Along with hot dogs and hamburgers, barbecued chicken is a true classic and makes a wonderful main course. Just keep in mind that chicken needs to cook longer at lower temperatures.
- bone-in, skin-on chicken parts (legs, thighs, wings, breasts)
- Kosher salt
- Extra virgin olive oil or vegetable oil
- 1 cup barbecue sauce
- Coat the chicken pieces with olive oil and sprinkle salt over them on all sides.
- Prepare one side of your grill for high, direct heat. If you are using charcoal or wood, make sure there is a cool side to the grill where there are few to no coals.

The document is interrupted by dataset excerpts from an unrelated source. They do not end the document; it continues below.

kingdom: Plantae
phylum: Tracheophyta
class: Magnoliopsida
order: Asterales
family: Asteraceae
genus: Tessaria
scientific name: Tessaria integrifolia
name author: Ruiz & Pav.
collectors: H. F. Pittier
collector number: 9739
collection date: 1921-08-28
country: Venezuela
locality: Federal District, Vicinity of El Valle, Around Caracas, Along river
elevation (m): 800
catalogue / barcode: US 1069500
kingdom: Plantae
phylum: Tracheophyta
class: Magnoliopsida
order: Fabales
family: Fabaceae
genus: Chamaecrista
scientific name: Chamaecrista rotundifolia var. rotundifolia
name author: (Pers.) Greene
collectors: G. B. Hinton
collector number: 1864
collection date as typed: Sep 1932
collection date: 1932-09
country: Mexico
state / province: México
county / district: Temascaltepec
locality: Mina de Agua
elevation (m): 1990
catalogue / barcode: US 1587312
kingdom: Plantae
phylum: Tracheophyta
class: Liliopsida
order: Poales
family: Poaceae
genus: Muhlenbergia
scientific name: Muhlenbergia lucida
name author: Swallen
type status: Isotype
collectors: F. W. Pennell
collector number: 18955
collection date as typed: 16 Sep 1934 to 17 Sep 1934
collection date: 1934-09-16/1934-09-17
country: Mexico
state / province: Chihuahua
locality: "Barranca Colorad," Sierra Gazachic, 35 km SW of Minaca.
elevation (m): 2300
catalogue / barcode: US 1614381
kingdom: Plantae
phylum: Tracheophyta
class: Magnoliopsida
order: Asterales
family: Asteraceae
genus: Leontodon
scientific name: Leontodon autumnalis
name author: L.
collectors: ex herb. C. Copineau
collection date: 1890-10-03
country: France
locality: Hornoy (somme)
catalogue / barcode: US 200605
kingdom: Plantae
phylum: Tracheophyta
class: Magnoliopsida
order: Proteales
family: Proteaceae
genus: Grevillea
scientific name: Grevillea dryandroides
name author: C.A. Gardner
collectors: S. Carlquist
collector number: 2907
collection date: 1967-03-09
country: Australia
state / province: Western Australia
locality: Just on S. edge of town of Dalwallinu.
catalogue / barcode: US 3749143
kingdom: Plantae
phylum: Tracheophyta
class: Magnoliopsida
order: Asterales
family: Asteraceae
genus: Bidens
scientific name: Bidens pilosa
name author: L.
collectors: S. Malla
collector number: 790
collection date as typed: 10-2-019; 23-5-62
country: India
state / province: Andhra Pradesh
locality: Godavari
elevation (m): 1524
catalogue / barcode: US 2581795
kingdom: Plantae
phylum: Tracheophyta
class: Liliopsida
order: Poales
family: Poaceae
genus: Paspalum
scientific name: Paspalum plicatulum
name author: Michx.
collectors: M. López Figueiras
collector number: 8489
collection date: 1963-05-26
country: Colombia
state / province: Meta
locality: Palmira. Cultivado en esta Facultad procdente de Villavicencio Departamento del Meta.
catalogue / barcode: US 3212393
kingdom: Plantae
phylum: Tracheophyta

- Lay the chicken pieces skin side down on the hottest side of the grill in order to sear the skin side well. Grill uncovered for 5 to 10 minutes, depending on how hot the grill is (you do not want the chicken to burn).
- Once you have a good sear on one side, turn the chicken pieces over and move them to the cooler side of the grill.
- If you are using a gas grill, maintain the flame on only one side of the grill, and move the chicken pieces to the cooler side, not directly over the flame. Reduce the temp to low or medium low (between 250°F and 275°F, no more than 300°F).
- Cover the grill and cook undisturbed for 20 to 30 minutes.
- Repeat, turning the chicken pieces over, basting them with sauce, covering, and cooking for another 10-30 minutes.
- The timing will depend on your grill set-up, the size of your chicken pieces, and how cold your chicken pieces are to start with! If you're grilling smaller pieces of chicken on a charcoal grill, they may be done much earlier. The goal is to maintain a low enough grill temp so that the chicken cooks "low and slow."
- The chicken is done when the internal temperature of the chicken pieces are 160°F for breasts and 170°F for thighs, when tested with a meat thermometer.
- Or if you insert the tip of a knife into the middle of the thickest piece and the juices run clear, the chicken is done.
- If the chicken isn't done, turn the pieces over and continue to cook at a low temperature.
- If you want, you can finish with a sear on the hot side of the grill. To do this, put the pieces, skin side down, on the hot side of the grill. Allow them to sear and blacken slightly for a minute or two.
- Use a clean brush to paint the cooked chicken with more barbecue sauce and serve.
Chicken thighs and legs will hold up better to long, slow cooking than will breasts, which can more easily dry out. If you barbecue breasts, keep them on the coolest part of the grill. This recipe assumes fairly large chicken pieces. If you are working with smaller chicken pieces, they may require a shorter cooking time. If you are cooking wings, they too may be done before the other larger pieces. A note about the skin. Even if you do not plan on eating the chicken skin, it’s still best to barbecue it with it on. The skin will protect the chicken pieces from drying out.